Segment Start: Document extract

It might be a good time to stock up on champagne.
The Trump Administration is threatening to impose tariffs of up to a whopping 100 percent on certain fine European products, including wines, cheeses, and olive oils.
A tariff is a tax on an import. It is imposed by one nation on goods that another nation exports. The ostensible purpose of tariffs is to protect domestic industries from competition, while raising revenue for the government. And like most things that government does to aggrandize itself while claiming to protect its citizens, it materially costs and morally diminishes those citizens.
The tariff-imposing nation only punishes the exporting nation by first hurting its own people. For example, say a French winery ships a case of champagne to an American distributor. The U.S. government imposes a punitive tariff on the champagne, in other words increasing its price. The distributor sells the champagne to a local wine shop, reflecting the tariff in the price it asks. The wine shop passes the inflated cost on to the consumer. The consumer has no one to recoup higher cost from; he either pays it or does without the champagne. A government whose only legitimate claim to exist is to secure his rights has instead perverted its own function and abused its power to erode his freedom.

Segment End: Document extract

Brief A -
Decide whether each statement agrees with the passage on tariffs. Answer yes or no for each, and quote the passage's deciding words exactly.
(i) The threatened tariffs on some European products could go as high as 100 percent.
(ii) In the champagne example, the wine shop absorbs the added cost itself.
(iii) A tariff is a tax a nation places on goods that it exports.
Brief B - Resume the passage on tariffs after its last sentence.
The data has no connection to the passage on tariffs.

Segment Start: Stored data

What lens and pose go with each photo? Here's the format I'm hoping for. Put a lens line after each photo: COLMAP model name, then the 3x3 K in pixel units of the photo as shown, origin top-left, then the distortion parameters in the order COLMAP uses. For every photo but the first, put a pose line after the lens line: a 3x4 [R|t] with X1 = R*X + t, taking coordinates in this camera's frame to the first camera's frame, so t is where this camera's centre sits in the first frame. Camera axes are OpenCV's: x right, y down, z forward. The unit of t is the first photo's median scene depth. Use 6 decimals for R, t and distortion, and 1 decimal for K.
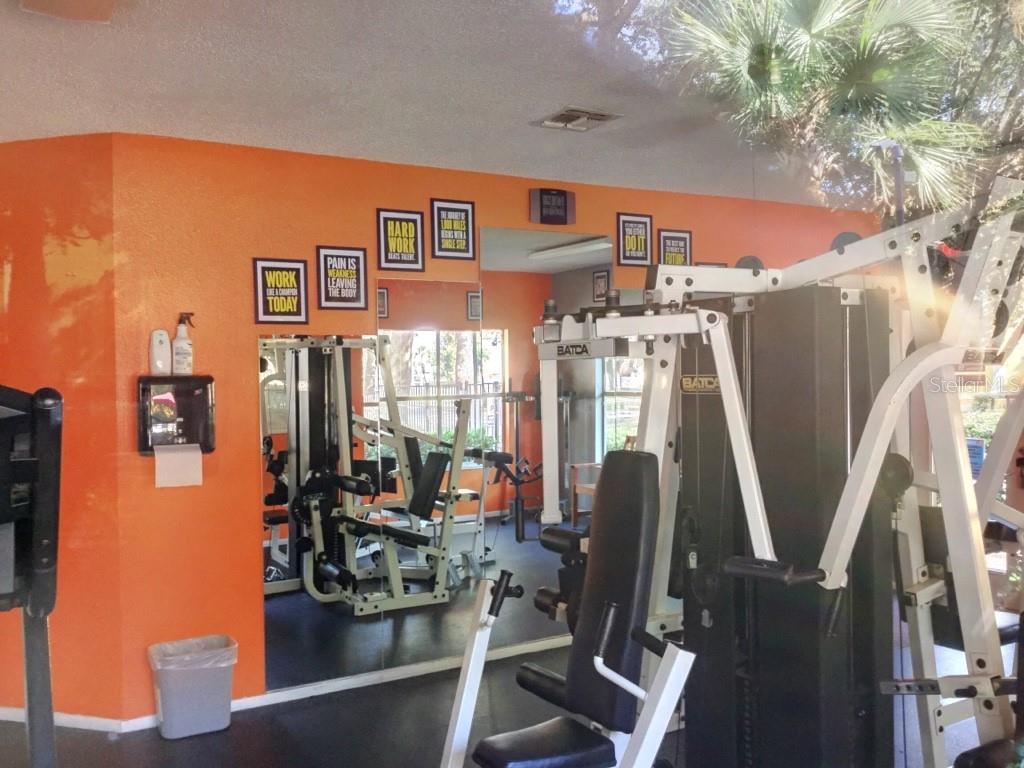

Segment End: Stored data

Response area A -
(i) Yes: "tariffs of up to a whopping 100 percent on certain fine European products"
(ii) No: "The wine shop passes the inflated cost on to the consumer."
(iii) No: "It is imposed by one nation on goods that another nation exports."

Response area B -
If enough consumers give up the higher-priced champagne, the wine shop stops stocking it. Maybe it can make enough on other products to survive; maybe it can’t. Maybe it has to cut wages; maybe it has to lay off employees; maybe it goes under. But whether the wine shop stays in business or not, the distributor has lost a customer for the champagne, and probably other customers as well. So the distributor buys fewer cases of the champagne. Maybe the distributor can stay in business at full strength, maybe not. But only then, after the American consumer, and the American wine shop, and the American distributor, and their American employees, have been hurt does the French winery suffer the cost of the tariff.
Perhaps history’s most harmful example of tariffs is the Smoot-Hawley Act, proposed in the face of recession in 1929 to protect American farmers. By the time the bill made its way through Congress, it increased or imposed tariffs on 20,000 imports, and the stock market crashed. President Hoover signed the bill into law the following year, and global trade plunged. Prices soared; businesses closed; families struggled. Nearly a century later, economic historians consider Smoot-Hawley a primary factor in lengthening and worsening the Great Depression.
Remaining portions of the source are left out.